** Task brief **
Rewrite every line of the data below as a numbered list, leaving out any blank lines.

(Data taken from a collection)
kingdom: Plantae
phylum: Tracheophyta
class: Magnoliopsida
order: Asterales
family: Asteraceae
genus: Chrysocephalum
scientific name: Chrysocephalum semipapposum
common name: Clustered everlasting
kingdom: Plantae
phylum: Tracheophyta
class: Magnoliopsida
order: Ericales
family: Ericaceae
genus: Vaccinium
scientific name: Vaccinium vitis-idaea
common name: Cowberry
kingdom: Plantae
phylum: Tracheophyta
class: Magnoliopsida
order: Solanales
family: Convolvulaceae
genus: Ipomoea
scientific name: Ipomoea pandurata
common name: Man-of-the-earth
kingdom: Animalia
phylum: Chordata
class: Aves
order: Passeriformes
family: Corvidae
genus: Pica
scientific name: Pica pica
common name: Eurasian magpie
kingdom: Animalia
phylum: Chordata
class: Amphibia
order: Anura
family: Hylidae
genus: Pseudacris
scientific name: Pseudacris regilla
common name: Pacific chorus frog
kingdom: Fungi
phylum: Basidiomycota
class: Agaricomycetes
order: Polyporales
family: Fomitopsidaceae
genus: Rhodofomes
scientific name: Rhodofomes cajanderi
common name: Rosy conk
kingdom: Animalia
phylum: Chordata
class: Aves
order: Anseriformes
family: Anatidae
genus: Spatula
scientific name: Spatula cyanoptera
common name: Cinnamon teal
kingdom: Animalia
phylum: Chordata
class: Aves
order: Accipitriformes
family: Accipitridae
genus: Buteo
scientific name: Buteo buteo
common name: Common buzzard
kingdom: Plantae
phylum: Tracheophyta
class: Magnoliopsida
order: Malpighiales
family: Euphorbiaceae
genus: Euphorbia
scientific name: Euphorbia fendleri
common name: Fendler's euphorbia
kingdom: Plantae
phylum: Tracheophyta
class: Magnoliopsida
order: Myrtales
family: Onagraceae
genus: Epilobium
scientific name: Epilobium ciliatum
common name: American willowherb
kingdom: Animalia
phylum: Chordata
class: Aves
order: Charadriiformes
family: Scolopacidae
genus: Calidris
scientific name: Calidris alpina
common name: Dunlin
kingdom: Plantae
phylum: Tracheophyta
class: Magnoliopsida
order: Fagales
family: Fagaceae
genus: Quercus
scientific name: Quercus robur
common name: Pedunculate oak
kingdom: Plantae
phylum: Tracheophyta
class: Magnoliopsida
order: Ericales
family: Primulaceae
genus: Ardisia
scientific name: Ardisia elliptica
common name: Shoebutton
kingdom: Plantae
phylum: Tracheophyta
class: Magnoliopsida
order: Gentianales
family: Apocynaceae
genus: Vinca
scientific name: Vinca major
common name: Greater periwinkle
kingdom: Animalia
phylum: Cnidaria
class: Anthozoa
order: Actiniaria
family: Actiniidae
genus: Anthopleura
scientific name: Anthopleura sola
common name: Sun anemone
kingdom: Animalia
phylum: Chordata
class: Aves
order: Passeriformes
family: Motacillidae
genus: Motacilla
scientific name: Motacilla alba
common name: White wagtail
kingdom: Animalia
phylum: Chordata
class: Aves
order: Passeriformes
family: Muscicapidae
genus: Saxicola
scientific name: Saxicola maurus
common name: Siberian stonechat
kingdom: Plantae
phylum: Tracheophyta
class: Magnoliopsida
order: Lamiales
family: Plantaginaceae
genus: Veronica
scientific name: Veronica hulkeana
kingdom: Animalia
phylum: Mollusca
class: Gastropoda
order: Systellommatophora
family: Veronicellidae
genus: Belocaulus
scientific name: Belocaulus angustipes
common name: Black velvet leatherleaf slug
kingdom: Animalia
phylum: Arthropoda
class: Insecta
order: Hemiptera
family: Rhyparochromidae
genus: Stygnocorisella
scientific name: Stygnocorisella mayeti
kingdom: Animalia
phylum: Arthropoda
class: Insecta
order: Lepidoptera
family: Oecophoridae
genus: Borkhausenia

** Final answer **
1. kingdom: Plantae
2. phylum: Tracheophyta
3. class: Magnoliopsida
4. order: Asterales
5. family: Asteraceae
6. genus: Chrysocephalum
7. scientific name: Chrysocephalum semipapposum
8. common name: Clustered everlasting
9. kingdom: Plantae
10. phylum: Tracheophyta
11. class: Magnoliopsida
12. order: Ericales
13. family: Ericaceae
14. genus: Vaccinium
15. scientific name: Vaccinium vitis-idaea
16. common name: Cowberry
17. kingdom: Plantae
18. phylum: Tracheophyta
19. class: Magnoliopsida
20. order: Solanales
21. family: Convolvulaceae
22. genus: Ipomoea
23. scientific name: Ipomoea pandurata
24. common name: Man-of-the-earth
25. kingdom: Animalia
26. phylum: Chordata
27. class: Aves
28. order: Passeriformes
29. family: Corvidae
30. genus: Pica
31. scientific name: Pica pica
32. common name: Eurasian magpie
33. kingdom: Animalia
34. phylum: Chordata
35. class: Amphibia
36. order: Anura
37. family: Hylidae
38. genus: Pseudacris
39. scientific name: Pseudacris regilla
40. common name: Pacific chorus frog
41. kingdom: Fungi
42. phylum: Basidiomycota
43. class: Agaricomycetes
44. order: Polyporales
45. family: Fomitopsidaceae
46. genus: Rhodofomes
47. scientific name: Rhodofomes cajanderi
48. common name: Rosy conk
49. kingdom: Animalia
50. phylum: Chordata
51. class: Aves
52. order: Anseriformes
53. family: Anatidae
54. genus: Spatula
55. scientific name: Spatula cyanoptera
56. common name: Cinnamon teal
57. kingdom: Animalia
58. phylum: Chordata
59. class: Aves
60. order: Accipitriformes
61. family: Accipitridae
62. genus: Buteo
63. scientific name: Buteo buteo
64. common name: Common buzzard
65. kingdom: Plantae
66. phylum: Tracheophyta
67. class: Magnoliopsida
68. order: Malpighiales
69. family: Euphorbiaceae
70. genus: Euphorbia
71. scientific name: Euphorbia fendleri
72. common name: Fendler's euphorbia
73. kingdom: Plantae
74. phylum: Tracheophyta
75. class: Magnoliopsida
76. order: Myrtales
77. family: Onagraceae
78. genus: Epilobium
79. scientific name: Epilobium ciliatum
80. common name: American willowherb
81. kingdom: Animalia
82. phylum: Chordata
83. class: Aves
84. order: Charadriiformes
85. family: Scolopacidae
86. genus: Calidris
87. scientific name: Calidris alpina
88. common name: Dunlin
89. kingdom: Plantae
90. phylum: Tracheophyta
91. class: Magnoliopsida
92. order: Fagales
93. family: Fagaceae
94. genus: Quercus
95. scientific name: Quercus robur
96. common name: Pedunculate oak
97. kingdom: Plantae
98. phylum: Tracheophyta
99. class: Magnoliopsida
100. order: Ericales
101. family: Primulaceae
102. genus: Ardisia
103. scientific name: Ardisia elliptica
104. common name: Shoebutton
105. kingdom: Plantae
106. phylum: Tracheophyta
107. class: Magnoliopsida
108. order: Gentianales
109. family: Apocynaceae
110. genus: Vinca
111. scientific name: Vinca major
112. common name: Greater periwinkle
113. kingdom: Animalia
114. phylum: Cnidaria
115. class: Anthozoa
116. order: Actiniaria
117. family: Actiniidae
118. genus: Anthopleura
119. scientific name: Anthopleura sola
120. common name: Sun anemone
121. kingdom: Animalia
122. phylum: Chordata
123. class: Aves
124. order: Passeriformes
125. family: Motacillidae
126. genus: Motacilla
127. scientific name: Motacilla alba
128. common name: White wagtail
129. kingdom: Animalia
130. phylum: Chordata
131. class: Aves
132. order: Passeriformes
133. family: Muscicapidae
134. genus: Saxicola
135. scientific name: Saxicola maurus
136. common name: Siberian stonechat
137. kingdom: Plantae
138. phylum: Tracheophyta
139. class: Magnoliopsida
140. order: Lamiales
141. family: Plantaginaceae
142. genus: Veronica
143. scientific name: Veronica hulkeana
144. kingdom: Animalia
145. phylum: Mollusca
146. class: Gastropoda
147. order: Systellommatophora
148. family: Veronicellidae
149. genus: Belocaulus
150. scientific name: Belocaulus angustipes
151. common name: Black velvet leatherleaf slug
152. kingdom: Animalia
153. phylum: Arthropoda
154. class: Insecta
155. order: Hemiptera
156. family: Rhyparochromidae
157. genus: Stygnocorisella
158. scientific name: Stygnocorisella mayeti
159. kingdom: Animalia
160. phylum: Arthropoda
161. class: Insecta
162. order: Lepidoptera
163. family: Oecophoridae
164. genus: Borkhausenia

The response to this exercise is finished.